Written task: Set out the lines below as a numbered list, dropping the blank lines and the pictures.

= Beginning of Section =

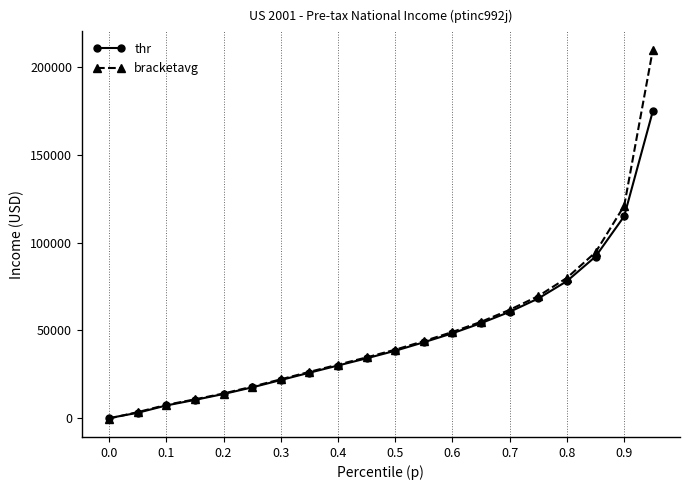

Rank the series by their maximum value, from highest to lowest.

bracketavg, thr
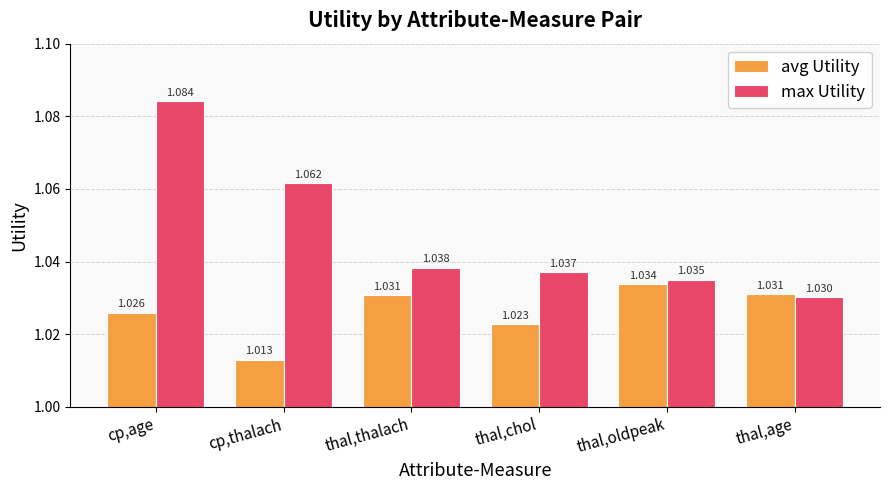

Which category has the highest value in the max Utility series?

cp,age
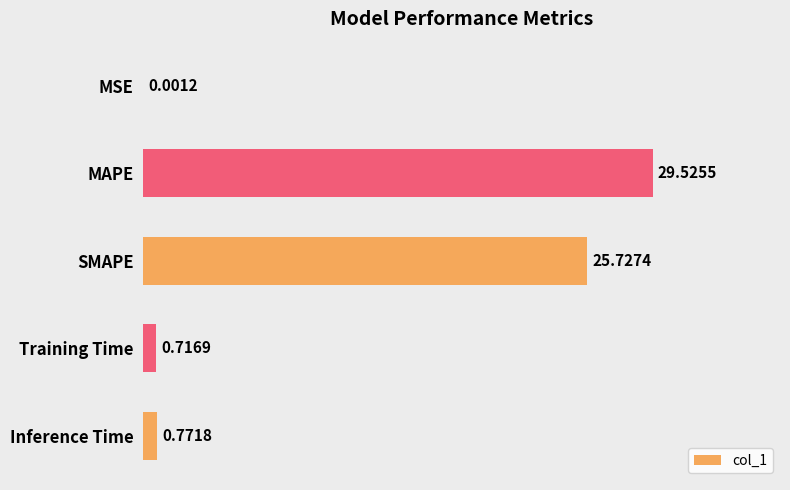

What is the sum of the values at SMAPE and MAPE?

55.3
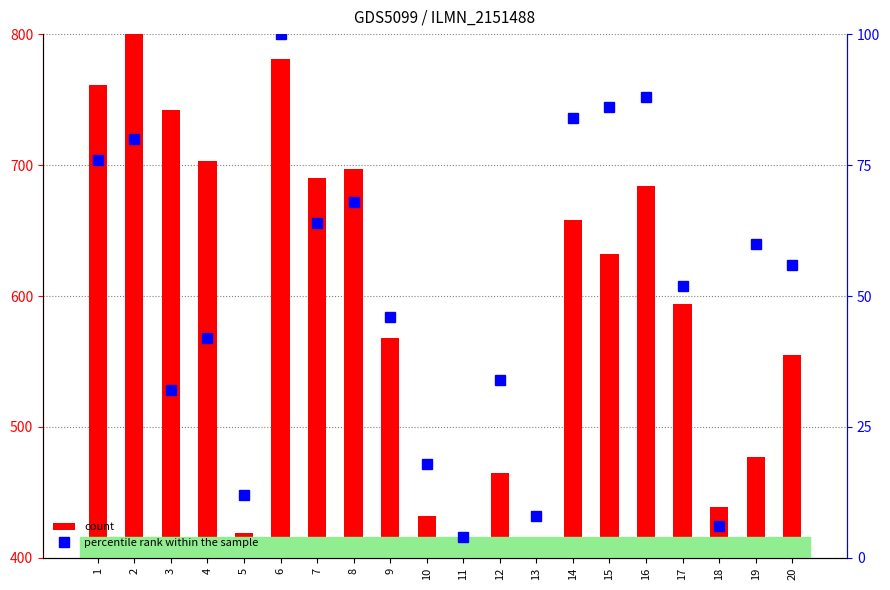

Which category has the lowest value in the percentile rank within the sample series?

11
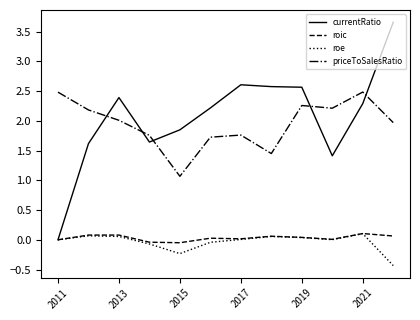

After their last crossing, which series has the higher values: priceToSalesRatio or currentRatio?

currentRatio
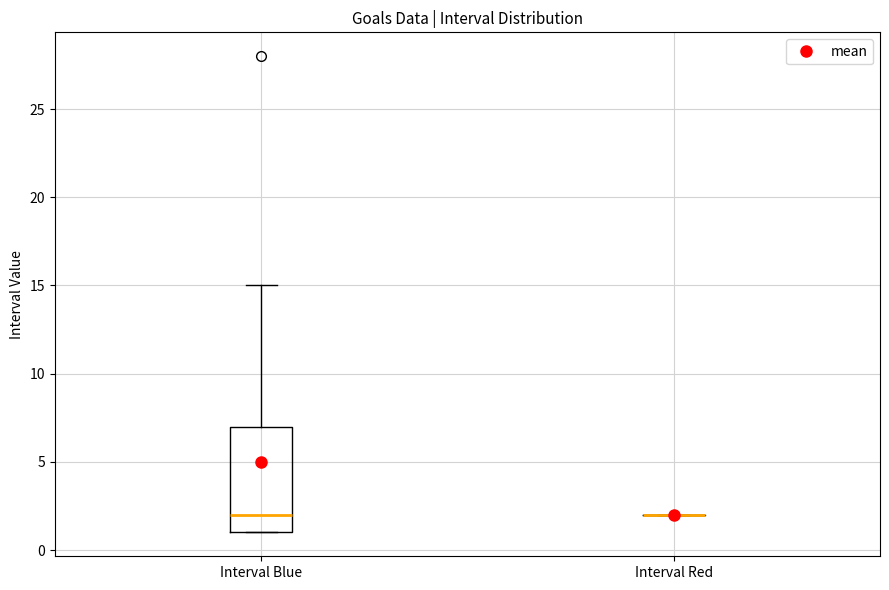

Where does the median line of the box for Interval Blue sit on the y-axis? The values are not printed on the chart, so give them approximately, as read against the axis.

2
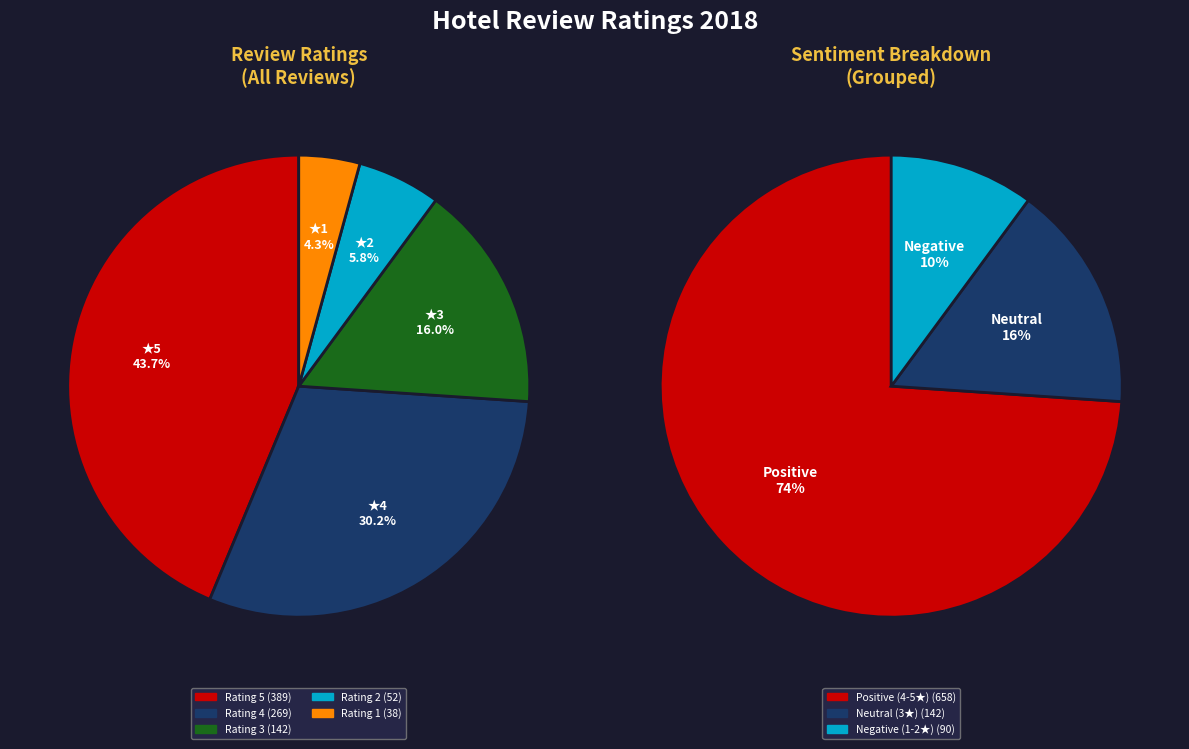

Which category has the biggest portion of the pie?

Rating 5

= End of Section =

Reply:
1. Rank the series by their maximum value, from highest to lowest.
2. bracketavg, thr
3. Which category has the highest value in the max Utility series?
4. cp,age
5. What is the sum of the values at SMAPE and MAPE?
6. 55.3
7. Which category has the lowest value in the percentile rank within the sample series?
8. 11
9. After their last crossing, which series has the higher values: priceToSalesRatio or currentRatio?
10. currentRatio
11. Where does the median line of the box for Interval Blue sit on the y-axis? The values are not printed on the chart, so give them approximately, as read against the axis.
12. 2
13. Which category has the biggest portion of the pie?
14. Rating 5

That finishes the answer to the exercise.